Alemleri Rabbi olan Allah bizleri mükafatlandıracağı iyilerden eylesin.


Sevgi,saygı ve muhabbetle.
Allah''a emanet olun.

nuh
2. March 2009, 06:52 AM
enfal 8. (Bunlar,) günahkârlar istemese de hakkı gerçekleştirmek ve bâtılı ortadan kaldırmak içindi. 13. Bu söylenenler, onların Allah'a ve Resûlüne karşı gelmelerinden ötürüdür. Kim Allah ve Resûlüne karşı gelirse, bilsin ki Allah, azabı şiddetli olandır. 14. İşte bu yenilgi size Allah'ın azabı! Şimdilik onu tadın! Kâfirlere bir de cehennem ateşinin azabı vardır. 18. Bu böyledir. Şüphesiz Allah, kâfirlerin tuzağını bozar30. Hatırla ki, kâfirler seni tutup bağlamaları veya öldürmeleri yahut seni (yurdundan) çıkarmaları için sana tuzak kuruyorlardı. Onlar (sana) tuzak kurarlarken Allah da (onlara) tuzak kuruyordu. Çünkü Allah tuzak kuranların en iyisidir. 38. İnkâr edenlere, (sana düşmanlıktan) vazgeçerlerse, geçmiş günahlarının bağışlanacağını söyle. Yok geri dönerlerse kendilerinden öncekilerin hali gözlerinin önündedir48. Hani şeytan onlara yaptıklarını güzel gösterdi de: Bugün insanlardan size galip gelecek kimse yoktur, şüphesiz ben de sizin yardımcınızım, dedi. Fakat iki ordu birbirini görünce ardına döndü ve: Ben sizden uzağım, ben sizin göremediklerinizi (melekleri) görüyorum, ben Allah'tan korkuyorum; Allah'ın azabı şiddetlidir, dedi.51. İşte bu, ellerinizle yaptığınız yüzündendir, yoksa Allah kullara zulmedici değildir.53. Bu da, bir millet kendilerinde bulunanı (güzel ahlâk ve meziyetleri) değiştirinceye kadar Allah'ın onlara verdiği nimeti değiştirmeyeceğinden dolayıdır. Gerçekten Allah işitendir, bilendir.59. İnkâr edenler yakayı kurtardıklarını sanmasınlar. Çünkü onlar (bizi) âciz bırakamazlar 62. Eğer sana hile yapmak isterlerse, şunu bil ki, Allah sana kâfidir.
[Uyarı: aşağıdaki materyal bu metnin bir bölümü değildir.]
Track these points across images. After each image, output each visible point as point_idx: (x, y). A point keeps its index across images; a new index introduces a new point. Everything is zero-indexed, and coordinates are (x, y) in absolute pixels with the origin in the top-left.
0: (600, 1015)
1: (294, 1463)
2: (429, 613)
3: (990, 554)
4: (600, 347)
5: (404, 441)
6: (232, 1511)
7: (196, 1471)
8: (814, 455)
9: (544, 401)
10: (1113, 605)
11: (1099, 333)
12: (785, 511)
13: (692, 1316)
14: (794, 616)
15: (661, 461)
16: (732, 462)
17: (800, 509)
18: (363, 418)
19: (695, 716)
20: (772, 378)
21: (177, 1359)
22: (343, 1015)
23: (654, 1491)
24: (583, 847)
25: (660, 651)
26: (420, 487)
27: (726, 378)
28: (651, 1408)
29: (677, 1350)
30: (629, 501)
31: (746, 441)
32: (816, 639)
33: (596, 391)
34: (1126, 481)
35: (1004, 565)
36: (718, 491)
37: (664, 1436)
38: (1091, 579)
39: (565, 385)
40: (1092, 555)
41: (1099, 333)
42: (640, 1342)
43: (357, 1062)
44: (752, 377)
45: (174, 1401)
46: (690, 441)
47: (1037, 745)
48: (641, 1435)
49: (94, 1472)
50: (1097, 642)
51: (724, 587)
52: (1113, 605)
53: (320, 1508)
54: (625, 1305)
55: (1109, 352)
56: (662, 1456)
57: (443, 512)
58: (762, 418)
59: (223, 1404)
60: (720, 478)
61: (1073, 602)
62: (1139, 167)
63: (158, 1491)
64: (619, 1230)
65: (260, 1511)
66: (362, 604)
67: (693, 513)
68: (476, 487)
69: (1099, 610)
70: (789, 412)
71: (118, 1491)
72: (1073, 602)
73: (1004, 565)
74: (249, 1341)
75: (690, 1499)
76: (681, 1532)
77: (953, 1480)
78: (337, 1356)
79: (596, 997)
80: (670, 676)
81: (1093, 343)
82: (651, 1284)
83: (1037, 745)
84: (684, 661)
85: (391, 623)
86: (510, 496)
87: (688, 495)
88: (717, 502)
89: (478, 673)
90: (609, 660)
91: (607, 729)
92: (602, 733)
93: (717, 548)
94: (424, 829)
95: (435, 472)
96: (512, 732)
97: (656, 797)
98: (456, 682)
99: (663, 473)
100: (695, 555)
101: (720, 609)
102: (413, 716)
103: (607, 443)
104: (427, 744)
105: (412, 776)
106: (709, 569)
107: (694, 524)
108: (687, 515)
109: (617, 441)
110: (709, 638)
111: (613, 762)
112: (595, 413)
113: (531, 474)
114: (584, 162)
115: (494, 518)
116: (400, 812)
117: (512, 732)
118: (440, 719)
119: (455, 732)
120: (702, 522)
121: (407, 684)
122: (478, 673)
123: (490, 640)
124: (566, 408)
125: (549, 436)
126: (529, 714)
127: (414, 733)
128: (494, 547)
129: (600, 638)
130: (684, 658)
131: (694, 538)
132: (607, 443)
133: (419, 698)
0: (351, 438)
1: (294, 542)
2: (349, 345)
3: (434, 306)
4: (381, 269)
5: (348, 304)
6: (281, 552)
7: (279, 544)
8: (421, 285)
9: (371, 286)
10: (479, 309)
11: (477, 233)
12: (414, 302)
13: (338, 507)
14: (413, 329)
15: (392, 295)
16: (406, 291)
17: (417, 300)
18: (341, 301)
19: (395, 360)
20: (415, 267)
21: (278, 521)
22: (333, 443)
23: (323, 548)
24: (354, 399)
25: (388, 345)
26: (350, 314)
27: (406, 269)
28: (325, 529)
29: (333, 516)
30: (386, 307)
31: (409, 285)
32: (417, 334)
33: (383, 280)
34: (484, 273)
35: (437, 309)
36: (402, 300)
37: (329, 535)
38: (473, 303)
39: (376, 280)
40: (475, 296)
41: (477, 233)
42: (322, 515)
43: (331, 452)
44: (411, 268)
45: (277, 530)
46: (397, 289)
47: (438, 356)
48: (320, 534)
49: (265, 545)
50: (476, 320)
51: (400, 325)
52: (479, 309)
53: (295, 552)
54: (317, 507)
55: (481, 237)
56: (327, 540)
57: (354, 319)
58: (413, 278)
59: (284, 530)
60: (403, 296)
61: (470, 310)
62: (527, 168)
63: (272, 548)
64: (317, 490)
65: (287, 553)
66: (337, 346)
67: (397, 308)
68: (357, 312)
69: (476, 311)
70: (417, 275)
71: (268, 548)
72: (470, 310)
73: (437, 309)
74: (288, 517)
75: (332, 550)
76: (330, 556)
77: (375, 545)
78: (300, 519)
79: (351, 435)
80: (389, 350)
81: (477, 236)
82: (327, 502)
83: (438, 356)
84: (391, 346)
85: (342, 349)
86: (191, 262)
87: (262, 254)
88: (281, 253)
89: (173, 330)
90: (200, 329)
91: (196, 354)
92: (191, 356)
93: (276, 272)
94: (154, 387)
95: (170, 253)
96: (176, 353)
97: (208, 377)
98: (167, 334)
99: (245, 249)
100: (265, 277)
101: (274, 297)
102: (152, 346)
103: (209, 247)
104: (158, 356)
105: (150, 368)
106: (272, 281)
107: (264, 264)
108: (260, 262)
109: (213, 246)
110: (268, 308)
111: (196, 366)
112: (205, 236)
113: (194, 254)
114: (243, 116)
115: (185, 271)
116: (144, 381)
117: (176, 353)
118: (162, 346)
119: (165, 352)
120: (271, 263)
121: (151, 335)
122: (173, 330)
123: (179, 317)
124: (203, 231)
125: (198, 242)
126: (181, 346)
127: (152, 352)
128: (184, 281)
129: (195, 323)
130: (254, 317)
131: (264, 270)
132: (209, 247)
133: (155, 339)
O, seni yardımıyla ve müminlerle destekleyendir.

Hanne
2. March 2009, 04:49 PM
Dileyen onu düşünür, öğüt alır
ÖĞÜT ALMAK İSTEYENLERE SADECE KURAN YETER!

nuh
2. March 2009, 07:31 PM
nur 34. Andolsun ki biz size (gerekeni) açık açık bildiren âyetler, sizden önce yaşayıp gitmiş olanlardan örnekler ve takvâya ulaşmış kimseler için öğütler indirdik.37. Onlar, ne ticaret ne de alış-verişin kendilerini Allah'ı anmaktan, namaz kılmaktan ve zekât vermekten alıkoyamadığı insanlardır. Onlar, kalplerin ve gözlerin allak bullak olduğu bir günden korkarlar. 42. Göklerin ve yerin mülkü Allah'ındır; dönüş de ancak O'nadır. 56. Namazı kılın; zekâtı verin; Peygamber'e itaat edin ki merhamet göresiniz59. Çocuklarınız ergenlik çağına girdiklerinde, kendilerinden öncekiler (büyükleri) izin istedikleri gibi onlar da izin istesinler. İşte Allah, âyetlerini size böyle açıklar. Allah alîmdir, hakîmdir tur 29. (Resûlüm!) Sen öğüt ver. Rabbinin lütfuyla sen ne bir kâhinsin, ne de bir deli.48. Rabbinin hükmüne sabret. Çünkü sen gözlerimizin önündesin. Kalktığın zaman da Rabbini hamd ile tesbih et.

hiiic
14. March 2010, 05:11 AM
Teşekkür ederim Halil bey,,, söylediğiniz herşeye katılıyorum...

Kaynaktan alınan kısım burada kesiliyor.